Work to be completed: From first line to last, give the material again unchanged.

****

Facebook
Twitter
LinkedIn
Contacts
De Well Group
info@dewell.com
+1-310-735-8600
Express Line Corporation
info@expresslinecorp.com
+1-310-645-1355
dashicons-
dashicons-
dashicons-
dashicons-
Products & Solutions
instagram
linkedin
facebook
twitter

****

Response area:
Facebook
Twitter
LinkedIn
Contacts
De Well Group
info@dewell.com
+1-310-735-8600
Express Line Corporation
info@expresslinecorp.com
+1-310-645-1355
dashicons-
dashicons-
dashicons-
dashicons-
Products & Solutions
instagram
linkedin
facebook
twitter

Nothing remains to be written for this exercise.